Thursday 29 October 2009

SWISS red-faced over metadata information left in press release

Whatever your view on where we are on the economic road to recovery (or not) no business can afford any tarnish to its external image. As reported in the Guardian this week Swiss International Air Lines Ltd has a red face and a tarnish to its image in Canada at least due to an inadvertent link of metadata.

SWISS, as they refer to themselves in the press release, included review comments in the document that they sent out. Although the press release might be 'boring,' as reported by the Guardian, it provides a salutary lesson on how features that are useful in the review stage of a document can be a danger if they are not managed correctly when completing the final version that will be sent out.

The file, comments and all, can be found on the Guardian website.

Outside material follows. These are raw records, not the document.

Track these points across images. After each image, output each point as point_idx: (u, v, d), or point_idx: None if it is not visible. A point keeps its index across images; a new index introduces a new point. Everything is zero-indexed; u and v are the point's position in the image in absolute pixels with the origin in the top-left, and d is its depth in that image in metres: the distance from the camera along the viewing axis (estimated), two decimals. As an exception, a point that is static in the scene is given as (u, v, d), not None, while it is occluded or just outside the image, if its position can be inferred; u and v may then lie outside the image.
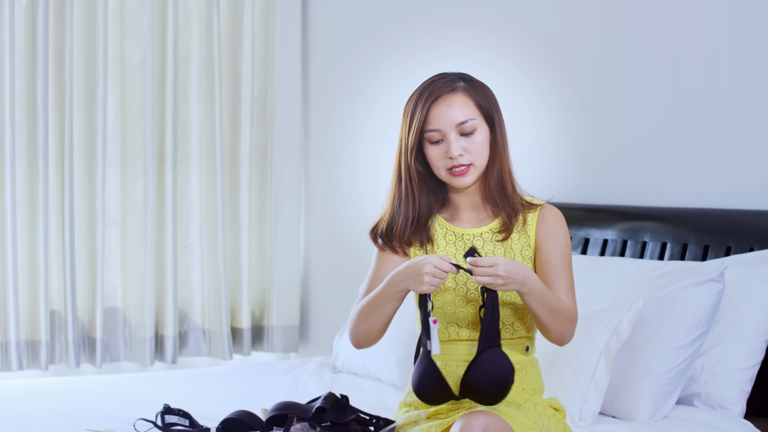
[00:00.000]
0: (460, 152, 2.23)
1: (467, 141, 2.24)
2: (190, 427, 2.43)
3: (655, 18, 3.25)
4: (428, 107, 2.24)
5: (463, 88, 2.26)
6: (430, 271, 2.12)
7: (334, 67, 4.39)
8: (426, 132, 2.24)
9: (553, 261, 2.28)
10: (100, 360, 4.02)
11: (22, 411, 2.77)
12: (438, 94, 2.25)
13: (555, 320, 2.21)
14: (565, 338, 2.26)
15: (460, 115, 2.23)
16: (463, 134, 2.24)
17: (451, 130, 2.23)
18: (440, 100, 2.24)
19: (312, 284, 4.49)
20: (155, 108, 4.11)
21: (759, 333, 2.73)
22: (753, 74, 3.01)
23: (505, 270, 2.10)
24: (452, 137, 2.23)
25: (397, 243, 2.32)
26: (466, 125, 2.23)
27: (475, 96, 2.26)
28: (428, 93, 2.25)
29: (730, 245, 2.95)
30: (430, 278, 2.12)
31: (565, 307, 2.23)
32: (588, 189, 3.43)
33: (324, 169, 4.44)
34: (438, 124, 2.24)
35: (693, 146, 3.15)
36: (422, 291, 2.14)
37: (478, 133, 2.25)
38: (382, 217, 2.34)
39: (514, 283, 2.12)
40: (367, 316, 2.26)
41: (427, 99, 2.24)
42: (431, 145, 2.26)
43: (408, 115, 2.27)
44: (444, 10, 3.92)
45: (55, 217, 3.96)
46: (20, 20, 3.88)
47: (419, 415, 2.28)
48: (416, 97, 2.26)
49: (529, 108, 3.60)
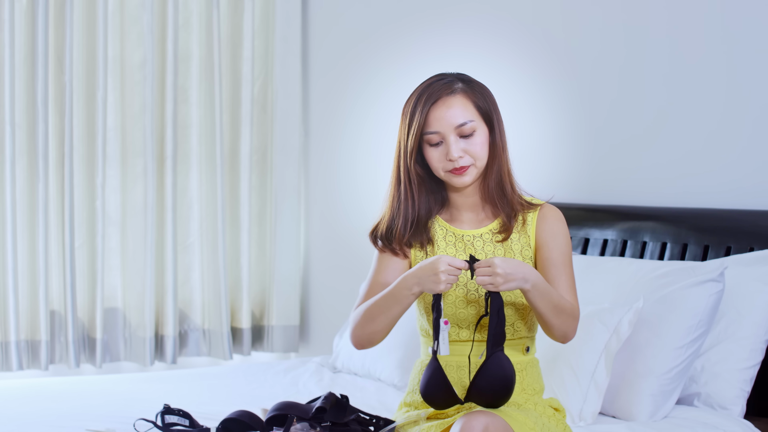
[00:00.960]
0: (459, 154, 2.22)
1: (466, 143, 2.23)
2: (190, 427, 2.43)
3: (654, 18, 3.25)
4: (427, 110, 2.23)
5: (462, 89, 2.25)
6: (445, 269, 2.12)
7: (334, 67, 4.39)
8: (425, 134, 2.24)
9: (554, 260, 2.28)
10: (100, 360, 4.02)
11: (22, 411, 2.77)
12: (437, 97, 2.24)
13: (558, 317, 2.21)
14: (568, 336, 2.25)
15: (459, 117, 2.23)
16: (462, 136, 2.23)
17: (450, 133, 2.22)
18: (439, 102, 2.23)
19: (312, 284, 4.49)
20: (155, 108, 4.11)
21: (759, 333, 2.73)
22: (752, 74, 3.01)
23: (503, 268, 2.10)
24: (452, 139, 2.23)
25: (397, 245, 2.31)
26: (465, 127, 2.23)
27: (474, 97, 2.25)
28: (427, 95, 2.24)
29: (730, 245, 2.95)
30: (446, 276, 2.12)
31: (568, 304, 2.23)
32: (588, 189, 3.43)
33: (324, 169, 4.44)
34: (437, 126, 2.23)
35: (693, 146, 3.15)
36: (440, 290, 2.13)
37: (477, 135, 2.24)
38: (382, 219, 2.34)
39: (516, 280, 2.12)
40: (374, 318, 2.25)
41: (426, 101, 2.23)
42: (431, 147, 2.25)
43: (407, 118, 2.26)
44: (444, 10, 3.92)
45: (55, 217, 3.96)
46: (20, 20, 3.88)
47: (419, 415, 2.28)
48: (415, 99, 2.25)
49: (529, 108, 3.60)
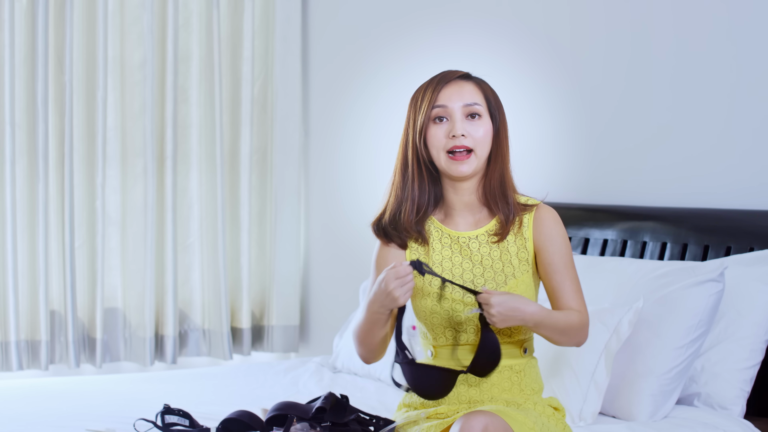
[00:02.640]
0: (462, 132, 2.22)
1: (471, 125, 2.24)
2: (190, 427, 2.43)
3: (659, 20, 3.25)
4: (440, 88, 2.25)
5: (476, 80, 2.29)
6: (394, 285, 2.12)
7: (334, 67, 4.39)
8: (434, 108, 2.24)
9: (556, 264, 2.27)
10: (100, 360, 4.02)
11: (23, 411, 2.77)
12: (450, 78, 2.27)
13: (566, 336, 2.23)
14: (581, 343, 2.28)
15: (469, 98, 2.25)
16: (468, 116, 2.24)
17: (458, 110, 2.24)
18: (452, 83, 2.26)
19: (312, 284, 4.49)
20: (155, 108, 4.10)
21: (759, 333, 2.73)
22: (756, 76, 3.01)
23: (498, 309, 2.11)
24: (458, 116, 2.24)
25: (404, 230, 2.30)
26: (474, 107, 2.24)
27: (485, 90, 2.28)
28: (440, 77, 2.27)
29: (730, 245, 2.95)
30: (399, 290, 2.12)
31: (575, 318, 2.23)
32: (588, 189, 3.43)
33: (324, 169, 4.44)
34: (446, 101, 2.24)
35: (696, 149, 3.15)
36: (402, 303, 2.15)
37: (482, 122, 2.25)
38: (386, 208, 2.32)
39: (513, 320, 2.14)
40: (364, 341, 2.28)
41: (439, 82, 2.26)
42: (435, 125, 2.25)
43: (417, 99, 2.28)
44: (444, 9, 3.91)
45: (55, 217, 3.95)
46: (20, 20, 3.88)
47: (419, 415, 2.28)
48: (427, 83, 2.28)
49: (530, 108, 3.60)
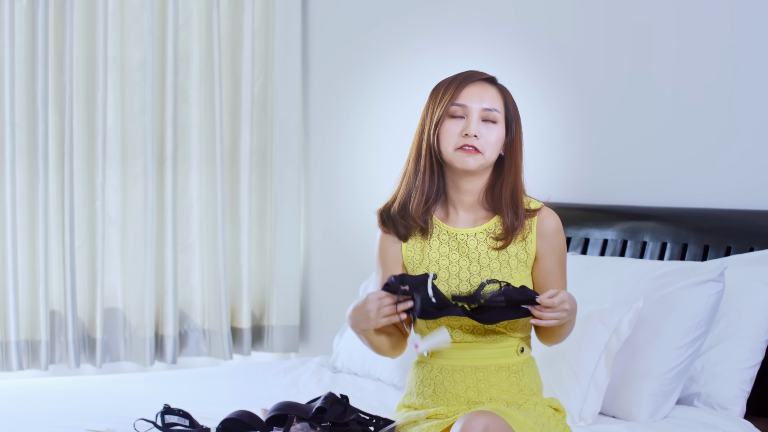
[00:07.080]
0: (476, 133, 2.23)
1: (486, 128, 2.25)
2: (190, 427, 2.43)
3: (660, 21, 3.25)
4: (464, 86, 2.26)
5: (500, 87, 2.29)
6: (372, 308, 2.15)
7: (334, 67, 4.39)
8: (452, 105, 2.25)
9: (551, 267, 2.30)
10: (100, 360, 4.02)
11: (22, 411, 2.77)
12: (476, 79, 2.27)
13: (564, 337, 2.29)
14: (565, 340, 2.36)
15: (490, 102, 2.25)
16: (485, 120, 2.25)
17: (476, 111, 2.24)
18: (476, 83, 2.27)
19: (312, 284, 4.49)
20: (155, 108, 4.10)
21: (759, 333, 2.73)
22: (756, 76, 3.01)
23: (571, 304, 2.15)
24: (474, 117, 2.24)
25: (411, 220, 2.29)
26: (493, 113, 2.25)
27: (507, 99, 2.29)
28: (465, 76, 2.28)
29: (730, 245, 2.95)
30: (375, 315, 2.15)
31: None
32: (588, 189, 3.43)
33: (324, 169, 4.44)
34: (466, 100, 2.25)
35: (695, 148, 3.15)
36: (372, 327, 2.18)
37: (497, 128, 2.26)
38: (395, 196, 2.33)
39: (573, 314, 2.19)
40: (369, 348, 2.32)
41: (464, 80, 2.26)
42: (450, 119, 2.25)
43: (438, 93, 2.28)
44: (443, 8, 3.91)
45: (55, 217, 3.95)
46: (20, 20, 3.88)
47: (419, 415, 2.28)
48: (451, 79, 2.28)
49: (530, 107, 3.59)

Companies need to remember that converting a document to PDF alone does not protect them from leakage of confidential or embarrassing information via metadata. Although I was not personally sent the press release, and it is not obvious from the posting on the Guardian site, I would say that the release was sent in PDF. Take a look at the other metadata in the PDF file and see what you think (PDF Producer: produced on a Mac, author: initials in this instance, and so on).

This is the perfect example of why it is so important to ensure you have a system in place to automatically remove the metadata information within a document. While the data contained in this file wasn’t damaging to the company, it was definitely embarrassing. Had the data been company private, this could have been a very different situation for them. Make sure your company and your data is protected.